# Kutipan Sumber
Tuesday, July 16, 2013

Dialog Seputar Masalah Puasa

S O A L :

Adakah bathal shaum orang yang dipompa kemalu­annya lantaran saklt kencing ?
Bathalkah shaum orang yang di-injeksi dengan obat yang masuk pada segala urat-urat badan ?
Bathalkah shaum orang yang dipompa jalan buang air besarnya dengan air sabun, lantaran payah buang air besar ?

J A W A B :

Menurut Qur-an dan Hadiets yang shahih, tidak ada yang membathalkan shaum, melainkan dua perkara, yaitu bercampur laki-isteri dan makan-minum.
Selain dari dua itu, tidak ada yang membathalkan shaum.
Adapun hal pompa lobang kencing, injeksi dengan obat yang masuk pada sekalian urat-urat dan juga pompa lobang buang air besar dengan air sabun itu sekalian, tidak masuk bilangan makan atau minum atau bercampur laki-istri, oleh sebab itu tak dapat dikatakan bathal shaum dengan perbuatan-perbuatan itu.
Kita tahu memang ada banyak 'ulama' kita menganggap perkara-perkara yang tersebut itu membathalkan shaum.
'Ulama' yang mempunyai anggapan begitu, kita harap suka memberi keterangan dari Qur-an atau Hadiets, jangan dari perkataan 'ulama'-'ulama' saja, karena kita sama mengetahui, bahwa 'ulama'-ulama' tidak sekali-kali berhak mengharamkan atau menghalalkan sesuatu melainkan dengan keterangan dari Allah atau RasulNya.
Cobalah saudara-saudara fikir, bahwa Nabi kita sendiri tidak berani menghukum sesuatu melainkan sesudah dapat wahyu dari Allah
Kalau begitu hal Nabi s.a.w., betapakah boleh 'ulama' mem­bilang halal itu dan haram ini dengan tidak ada keterangan ?

SOAL:
1.      Apakah hukumnya seseorang memperbuat sedekah malam 21, 23, 25, 27 dan 29 di tiap-tiap bulan Ramadlan ?
2.      Apa hukum memasang teng (lampu) di rumah dan me­masang petasan (mercon) pada malam-malam yang tersebut itu ?
3.      Apakah betul malam-malam yang tersebut itu dinamakan matam lailatul-qadar?
4.      Apa hukum orang ziarah kubur orang-orang tuanya atau kubur keramat pada tanggal 1 Syauwal serta pasang petasan di­sana, katanya hendak membangunkan orang yang dikubur itu ?

JAWAB:

a. Bersedekah di waqtu mana saja hukumnya sunnat. Te­tapi orang yang bersedekah dengan menentukan malam 21, 23, 25. 27 dan 29 itu, tentu dengan i'tiqad' bahwa bersedekah pada malam-malam itu, ada lebih besar pahalanya daripada waqtu yang lain-lain.
Kalau tidak ada i'tiqadnya begitu, tentu tidak perlu ia tentukan malam-malam yang tersebut tadi.

# Informasi Sumber
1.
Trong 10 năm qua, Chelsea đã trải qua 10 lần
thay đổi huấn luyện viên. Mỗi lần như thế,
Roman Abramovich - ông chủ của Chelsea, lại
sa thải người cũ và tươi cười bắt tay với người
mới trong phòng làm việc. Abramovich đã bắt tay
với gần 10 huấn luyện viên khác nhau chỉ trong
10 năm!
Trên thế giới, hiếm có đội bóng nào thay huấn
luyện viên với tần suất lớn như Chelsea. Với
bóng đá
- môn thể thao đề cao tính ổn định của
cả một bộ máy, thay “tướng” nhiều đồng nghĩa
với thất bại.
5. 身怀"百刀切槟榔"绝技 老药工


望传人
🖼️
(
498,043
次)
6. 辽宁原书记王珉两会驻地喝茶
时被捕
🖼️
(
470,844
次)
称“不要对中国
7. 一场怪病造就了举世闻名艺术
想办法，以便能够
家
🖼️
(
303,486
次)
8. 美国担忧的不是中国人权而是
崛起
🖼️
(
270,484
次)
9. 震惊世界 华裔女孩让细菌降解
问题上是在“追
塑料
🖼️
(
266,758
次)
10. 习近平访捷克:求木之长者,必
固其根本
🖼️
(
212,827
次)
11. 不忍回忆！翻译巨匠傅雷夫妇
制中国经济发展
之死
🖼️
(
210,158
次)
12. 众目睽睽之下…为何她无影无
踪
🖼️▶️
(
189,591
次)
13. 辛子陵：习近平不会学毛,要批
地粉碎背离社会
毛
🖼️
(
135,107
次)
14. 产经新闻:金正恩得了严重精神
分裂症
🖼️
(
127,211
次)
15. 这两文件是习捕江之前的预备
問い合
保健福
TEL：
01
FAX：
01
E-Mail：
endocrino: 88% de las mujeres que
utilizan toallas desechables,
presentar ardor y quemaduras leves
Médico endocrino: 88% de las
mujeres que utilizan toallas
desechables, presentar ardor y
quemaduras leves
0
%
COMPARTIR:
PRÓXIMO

# Ketentuan Tugas 1
Jawablah pertanyaan berikut berdasarkan kutipan sumber tentang puasa.
(a) Menurut jawaban pertama, dua perkara apa saja yang membatalkan shaum?
(b) Apa hukum bersedekah di waktu mana saja?
(c) Sesudah mendapat apa Nabi berani menghukum sesuatu?
# Ketentuan Tugas 2
Terjemahkan kalimat dari kutipan sumber tentang puasa ini ke dalam bahasa Inggris: "Selain dari dua itu, tidak ada yang membathalkan shaum."
# Ketentuan Tugas 3
Salin persis bagian kutipan sumber antara "Adapun hal pompa" dan "itu membathalkan shaum.", termasuk keduanya.

# Jawaban Tertulis 1
(a) Bercampur laki-isteri dan makan-minum.
(b) Sunnat.
(c) Wahyu dari Allah.

# Jawaban Tertulis 2
Apart from those two, nothing invalidates the fast.

# Jawaban Tertulis 3
Adapun hal pompa lobang kencing, injeksi dengan obat yang masuk pada sekalian urat-urat dan juga pompa lobang buang air besar dengan air sabun itu sekalian, tidak masuk bilangan makan atau minum atau bercampur laki-istri, oleh sebab itu tak dapat dikatakan bathal shaum dengan perbuatan-perbuatan itu.
Kita tahu memang ada banyak 'ulama' kita menganggap perkara-perkara yang tersebut itu membathalkan shaum.